Sekda Bali : Tanpa Kajian, Yang Tolak Reklamasi Hanya Cari Panggung Politik
Senin, 11 April 2016,
02:05 WITA
Follow
IKUTI BERITABALI.COM DI
GOOGLE NEWS
BERITABALI.COM, DENPASAR.
Sekretaris Daerah (Sekda) Provinsi Bali Cok Ngurah Pemayun menegaskan, bahwa reklamasi Teluk Benoa di Bali sangat berbeda dengan reklamasi yang dilakukan di Jakarta, yang saat ini sedang dalam proses penangangan oleh Komisi Pemberantasan Korupsi (KPK).
Dijelaskannya, bahwa reklamasi yang ada di Teluk Benoa, Bali, seluruh proses legalitasnya sudah dibenahi sejak awal. "Seluruh mekanisme yang berhubungan dengan legalitas sudah ada. Saat ini dokumen Analisi Dampak Lingkungan (Amdal) juga sudah final, kecuali ada beberapa catatan untuk bidang sosial dan budaya," ujarnya di Denpasar, Minggu (10/4).
Bahwa selama ini ada beberapa pihak yang menyuarakan moratorium reklamasi Teluk Benoa Bali. Menurutnya, pemerintah Provinsi Bali tugasnya hanya memberikan pertimbangan teknis.
Sementara kewenangan di wilayah Teluk Benoa itu berada di tiga pihak yakni Kabupaten Badung, Pemprov Bali dan pemerintah pusat. Semua yang merupakan pertimbangan teknis yang menjadi kewenangan Pemprov Bali, ditegaskannya semuanya sudah "clear".
"Saya berbicara seperti ini bukan dalam kapasitas mendukung atau menolak reklamasi. Namun lebih dalam kapasitas untuk mendudukan persoalan pada tempatnya, dimana Pemprov Bali tidak serta merta mendukung reklamasi. Karena berdasarkan kajian para pakar, para ilmuwan dari berbagai perguruan tinggi, Teluk Benoa memang harus direklamasi demi keselamatan dan kelestarian kawasan Teluk Benoa itu sendiri," ujarnya seperti dilansir suaradewata.com.
Ia memahami pendapat para politisi yang menolak reklamasi dan meminta moratorium hanya mencari panggung politik di Bali untuk menarik simpati rakyat.
"Kepada kelompok yang menolak, para politisi dan komunitas apa pun. Tunjukanlah kajian ilmiah anda kenapa harus menolak. Jangan hanya asal menolak. Pokoknya reklamasi Teluk Benoa ditolak. Ini yang tidak kita inginkan," ujarnya.
Ia juga meminta agar masyarakat Bali tidak membandingkan reklamasi di Jakarta dengan reklamasi Teluk Benoa. Prosesnya berbeda, legalitas juga final dan bersih dari korupsi.
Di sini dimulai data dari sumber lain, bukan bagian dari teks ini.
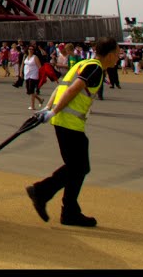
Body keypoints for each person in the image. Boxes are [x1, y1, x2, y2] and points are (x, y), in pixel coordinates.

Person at [25, 36, 120, 228]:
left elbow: (60, 87)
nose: (119, 58)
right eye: (117, 54)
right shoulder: (94, 69)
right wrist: (52, 111)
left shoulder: (84, 64)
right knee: (78, 167)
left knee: (78, 167)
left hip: (66, 122)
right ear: (109, 55)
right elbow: (72, 91)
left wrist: (49, 109)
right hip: (69, 123)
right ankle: (43, 192)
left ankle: (68, 210)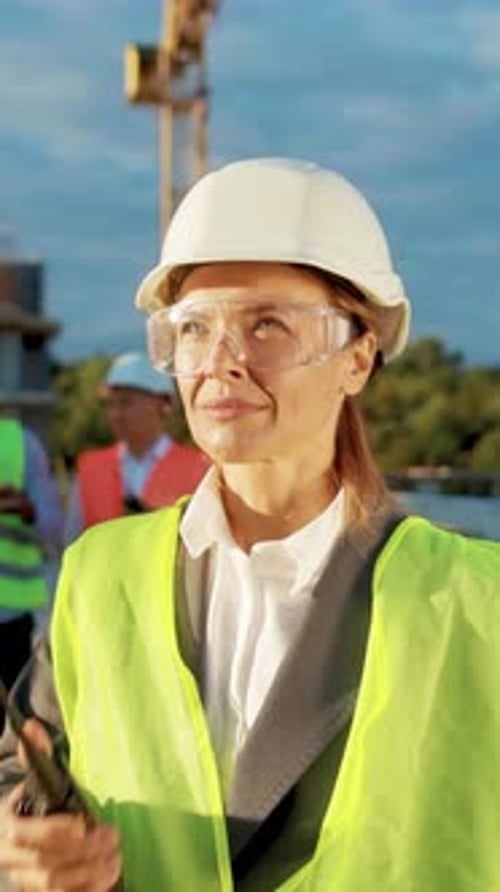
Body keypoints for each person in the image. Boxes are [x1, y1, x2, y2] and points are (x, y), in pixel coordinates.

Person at [0, 156, 499, 892]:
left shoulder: (477, 601)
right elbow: (23, 764)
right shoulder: (98, 575)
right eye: (195, 328)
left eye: (268, 324)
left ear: (358, 356)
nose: (220, 363)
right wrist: (20, 836)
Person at [64, 350, 209, 543]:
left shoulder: (200, 469)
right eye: (111, 404)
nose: (115, 414)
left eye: (126, 403)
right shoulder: (90, 468)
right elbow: (72, 544)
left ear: (162, 404)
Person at [0, 416, 62, 729]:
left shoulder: (21, 445)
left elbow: (53, 528)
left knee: (14, 733)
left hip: (10, 622)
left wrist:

Menurutnya, soal moratorium, Pemprov Bali sebenarnya sudah melakukan moratorium pembangunan akomodasi wisata baik hotel berbintang dan hotel melati. Moratorium tersebut sudah dikeluarkan oleh Gubernur Bali selama 5 tahun berturut-turut.
Surat resmi moratorium tersebut sudah dikeluarkan tanggal 27 Desember 2010. Karena rentang waktunya 5 tahun maka moratorium itu akhirnya dengan sendirinya selesai pada tahun 2016.
Seperti diberitakan sebelumnya, tuntutan moratorium reklamasi Teluk Benoa disampaikan secara terbuka oleh anggota DPD RI asal Bali Gede Pasek Suardika. Menurut pria yang biasa dipanggil GPS ini, reklamasi Teluk Benoa membuat situasi Bali menjadi tidak kondusif. Demo sudah terjadi dimana-mana. Bahkan desa adat semuanya menolak reklamasi Teluk Benoa.
"Kalau desa adatnya sudah turun, itu berarti Bali sudah sangat serius. Dan selama ini desa adat yang secara terbuka menolak memang hanya 28 desa adat. Tetapi kami sudah hampir ke seluruh desa di Bali, dan semuanya menolak," ujarnya.
Menurutnya, adalah salah kalau orang hanya berpikir matematis bahwa kalau hanya 28 desa adat di Bali yang menolak tidak bisa mewakili seluruh desa adat di Bali.